- **DATA EXTRACTS**:

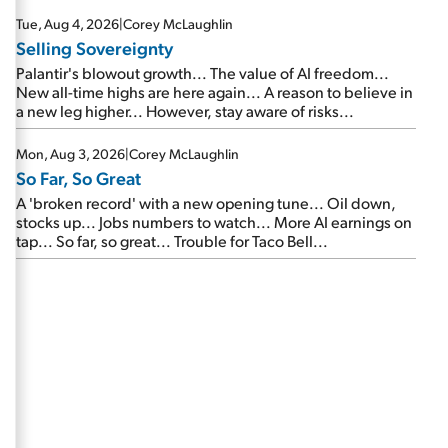
are about to cash out...
Tue, Aug 4, 2026
|
Corey McLaughlin
Selling Sovereignty
Palantir's blowout growth... The value of AI freedom...
New all-time highs are here again... A reason to believe in
a new leg higher... However, stay aware of risks...
Mon, Aug 3, 2026
|
Corey McLaughlin
So Far, So Great
A 'broken record' with a new opening tune... Oil down,
stocks up... Jobs numbers to watch... More AI earnings on
tap... So far, so great... Trouble for Taco Bell...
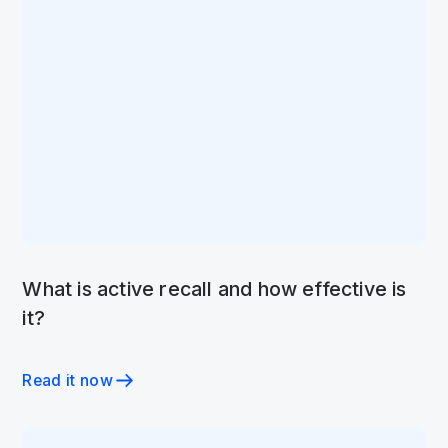
What is active recall and how effective is
it?
Read it now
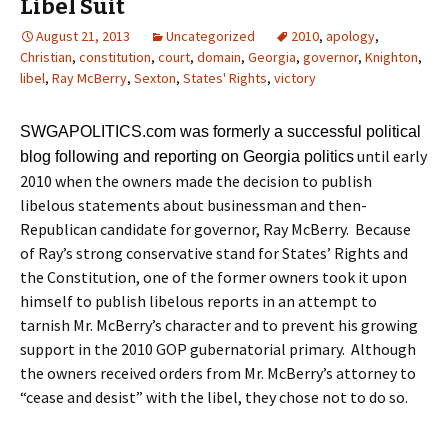
Libel Suit
August 21, 2013
Uncategorized
2010
,
apology
,
Christian
,
constitution
,
court
,
domain
,
Georgia
,
governor
,
Knighton
,
libel
,
Ray McBerry
,
Sexton
,
States' Rights
,
victory
SWGAPOLITICS.com was formerly a successful political
until early
blog following and reporting on Georgia politics
2010 when the owners made the decision to publish
libelous statements about businessman and then-
Republican candidate for governor, Ray McBerry. Because
of Ray’s strong conservative stand for States’ Rights and
the Constitution, one of the former owners took it upon
himself to publish libelous reports in an attempt to
tarnish Mr. McBerry’s character and to prevent his growing
support in the 2010 GOP gubernatorial primary. Although
the owners received orders from Mr. McBerry’s attorney to
“cease and desist” with the libel, they chose not to do so.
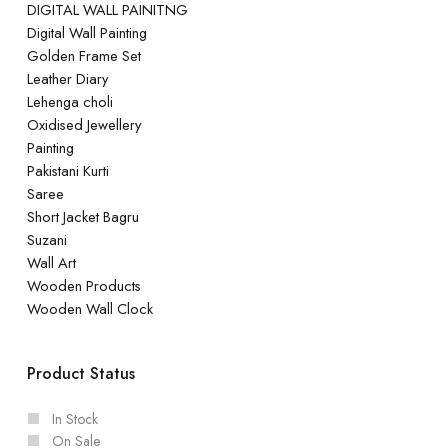
DIGITAL WALL PAINITNG
Digital Wall Painting
Golden Frame Set
Leather Diary
Lehenga choli
Oxidised Jewellery
Painting
Pakistani Kurti
Saree
Short Jacket Bagru
Suzani
Wall Art
Wooden Products
Wooden Wall Clock
Product Status
In Stock
On Sale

- **TASK TO COMPLETE**: Leaving out all pictures, retype exactly the lines that run from the one containing "libelous statements about" through the last line of the material.

- **WRITTEN REPLY**:
libelous statements about businessman and then-
Republican candidate for governor, Ray McBerry. Because
of Ray’s strong conservative stand for States’ Rights and
the Constitution, one of the former owners took it upon
himself to publish libelous reports in an attempt to
tarnish Mr. McBerry’s character and to prevent his growing
support in the 2010 GOP gubernatorial primary. Although
the owners received orders from Mr. McBerry’s attorney to
“cease and desist” with the libel, they chose not to do so.
DIGITAL WALL PAINITNG
Digital Wall Painting
Golden Frame Set
Leather Diary
Lehenga choli
Oxidised Jewellery
Painting
Pakistani Kurti
Saree
Short Jacket Bagru
Suzani
Wall Art
Wooden Products
Wooden Wall Clock
Product Status
In Stock
On Sale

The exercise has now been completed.